Sie gingen schließlich zu Rollenspielen über, in denen Jim vorgab, Keith zu sein, und Lucy sexuelle Dinge mit Jim anstellte, die beide äußerst ermutigend waren. Dinge, von denen sie beide geträumt haben, aber in der Vergangenheit zu schüchtern waren, darüber zu sprechen. Jim konnte nicht glauben, dass er seinen Sohn Logan vor ein paar Monaten ermutigt hatte, seine Mutter zu verführen, damit er nicht von einem Fremden verführt würde, während er geschäftlich unterwegs war.

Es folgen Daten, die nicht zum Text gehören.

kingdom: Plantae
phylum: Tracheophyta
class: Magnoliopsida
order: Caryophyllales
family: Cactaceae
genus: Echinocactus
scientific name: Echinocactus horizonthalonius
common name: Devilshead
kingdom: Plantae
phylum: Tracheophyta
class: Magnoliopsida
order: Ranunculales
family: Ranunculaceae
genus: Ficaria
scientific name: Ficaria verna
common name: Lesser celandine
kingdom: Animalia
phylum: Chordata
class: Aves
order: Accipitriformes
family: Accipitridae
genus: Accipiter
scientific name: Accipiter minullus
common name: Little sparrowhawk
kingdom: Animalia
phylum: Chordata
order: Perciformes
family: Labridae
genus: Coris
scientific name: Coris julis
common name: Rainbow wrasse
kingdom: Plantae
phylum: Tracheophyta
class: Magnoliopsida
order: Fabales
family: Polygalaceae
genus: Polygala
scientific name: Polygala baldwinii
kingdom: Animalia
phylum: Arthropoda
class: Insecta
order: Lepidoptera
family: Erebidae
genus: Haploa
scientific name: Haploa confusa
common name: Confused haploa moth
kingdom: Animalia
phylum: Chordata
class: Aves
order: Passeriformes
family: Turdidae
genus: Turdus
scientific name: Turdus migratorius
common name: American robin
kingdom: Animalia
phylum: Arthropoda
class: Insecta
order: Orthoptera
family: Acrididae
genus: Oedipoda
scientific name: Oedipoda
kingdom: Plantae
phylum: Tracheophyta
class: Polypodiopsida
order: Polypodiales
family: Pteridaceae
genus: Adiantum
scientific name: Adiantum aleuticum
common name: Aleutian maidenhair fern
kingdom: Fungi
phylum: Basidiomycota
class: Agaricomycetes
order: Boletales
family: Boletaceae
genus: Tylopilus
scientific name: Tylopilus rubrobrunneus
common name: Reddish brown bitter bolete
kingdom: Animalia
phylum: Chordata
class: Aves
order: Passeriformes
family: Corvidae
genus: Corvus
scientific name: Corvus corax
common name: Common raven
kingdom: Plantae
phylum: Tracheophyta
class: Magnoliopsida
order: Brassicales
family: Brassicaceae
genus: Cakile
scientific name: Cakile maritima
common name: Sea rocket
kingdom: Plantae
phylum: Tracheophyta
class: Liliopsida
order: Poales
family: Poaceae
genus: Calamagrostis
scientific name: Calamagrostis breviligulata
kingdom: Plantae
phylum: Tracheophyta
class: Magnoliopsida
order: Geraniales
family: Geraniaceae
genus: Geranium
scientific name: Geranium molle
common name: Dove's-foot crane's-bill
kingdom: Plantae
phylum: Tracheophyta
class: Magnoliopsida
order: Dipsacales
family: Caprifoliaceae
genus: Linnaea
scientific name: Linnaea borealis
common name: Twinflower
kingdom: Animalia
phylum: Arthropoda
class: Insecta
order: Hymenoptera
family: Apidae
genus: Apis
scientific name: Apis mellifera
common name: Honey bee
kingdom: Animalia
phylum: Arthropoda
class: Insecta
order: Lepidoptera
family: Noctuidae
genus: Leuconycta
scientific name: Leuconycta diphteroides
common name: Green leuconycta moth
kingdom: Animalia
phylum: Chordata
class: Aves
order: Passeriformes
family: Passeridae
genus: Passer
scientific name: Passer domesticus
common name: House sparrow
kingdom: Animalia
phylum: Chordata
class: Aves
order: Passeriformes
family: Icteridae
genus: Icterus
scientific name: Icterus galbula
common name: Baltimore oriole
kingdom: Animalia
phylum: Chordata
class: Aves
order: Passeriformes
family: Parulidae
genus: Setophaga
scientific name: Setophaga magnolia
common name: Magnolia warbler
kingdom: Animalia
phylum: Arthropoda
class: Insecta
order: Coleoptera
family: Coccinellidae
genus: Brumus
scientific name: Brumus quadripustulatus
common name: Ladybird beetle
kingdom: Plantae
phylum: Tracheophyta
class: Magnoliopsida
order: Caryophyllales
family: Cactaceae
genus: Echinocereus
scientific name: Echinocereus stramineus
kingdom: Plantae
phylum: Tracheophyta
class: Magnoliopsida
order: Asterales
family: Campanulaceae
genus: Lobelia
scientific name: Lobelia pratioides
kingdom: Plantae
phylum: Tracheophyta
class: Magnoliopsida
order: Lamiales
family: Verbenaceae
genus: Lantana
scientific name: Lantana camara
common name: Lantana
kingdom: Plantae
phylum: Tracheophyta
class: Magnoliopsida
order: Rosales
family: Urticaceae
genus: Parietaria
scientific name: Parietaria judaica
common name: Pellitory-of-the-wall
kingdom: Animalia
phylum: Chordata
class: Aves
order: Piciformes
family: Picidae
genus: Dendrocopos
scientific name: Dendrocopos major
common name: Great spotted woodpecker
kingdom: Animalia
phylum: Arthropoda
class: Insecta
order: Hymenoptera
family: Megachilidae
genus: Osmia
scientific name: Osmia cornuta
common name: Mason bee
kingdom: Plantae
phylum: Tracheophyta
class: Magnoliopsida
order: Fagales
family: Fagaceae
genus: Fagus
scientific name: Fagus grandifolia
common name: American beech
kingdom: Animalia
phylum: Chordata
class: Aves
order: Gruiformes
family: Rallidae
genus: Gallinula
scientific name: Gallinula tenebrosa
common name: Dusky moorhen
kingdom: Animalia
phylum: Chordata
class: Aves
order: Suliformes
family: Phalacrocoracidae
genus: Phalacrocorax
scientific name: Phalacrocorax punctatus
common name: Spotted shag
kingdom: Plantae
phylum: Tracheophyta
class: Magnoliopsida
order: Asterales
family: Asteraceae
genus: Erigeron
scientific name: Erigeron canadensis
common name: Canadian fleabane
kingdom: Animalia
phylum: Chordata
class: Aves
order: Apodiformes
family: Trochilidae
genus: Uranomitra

Jetzt, da er und Lucy aktiv nach einem anderen Sexpartner suchen, könnten sie in ihre Fantasiewelt hineingezogen werden.
Jim hatte nächste Woche einen Termin in Birmingham. Er teilte der Rezeption mit, dass sie übers Wochenende und nächste Woche bleiben würden. Während Jim sich für die nächste Woche fertig machte, hatte er viel Spaß beim Einkaufen in der Lucy Mall und faulenzen am Pool.
Am Samstagmorgen zogen sie ihre Badeanzüge an und ruhten sich auf dem Pooldeck des Hotels aus. Lucy trug einen gelben Bikini, der kaum ihre wichtigsten Sachen bedeckte, und Jim trug einen normalen Badeanzug. Das Schwimmbad befand sich auf dem Hotelparkplatz, unten an der Straße. Das Pooldeck war ebenfalls von einem hohen Zaun umgeben, sodass es nur von den Balkonen auf der Rückseite des Hotels aus sichtbar war. Der Pool war der Öffentlichkeit vollständig verborgen. Es war so privat, als hätte man sie in ihrem eigenen Garten.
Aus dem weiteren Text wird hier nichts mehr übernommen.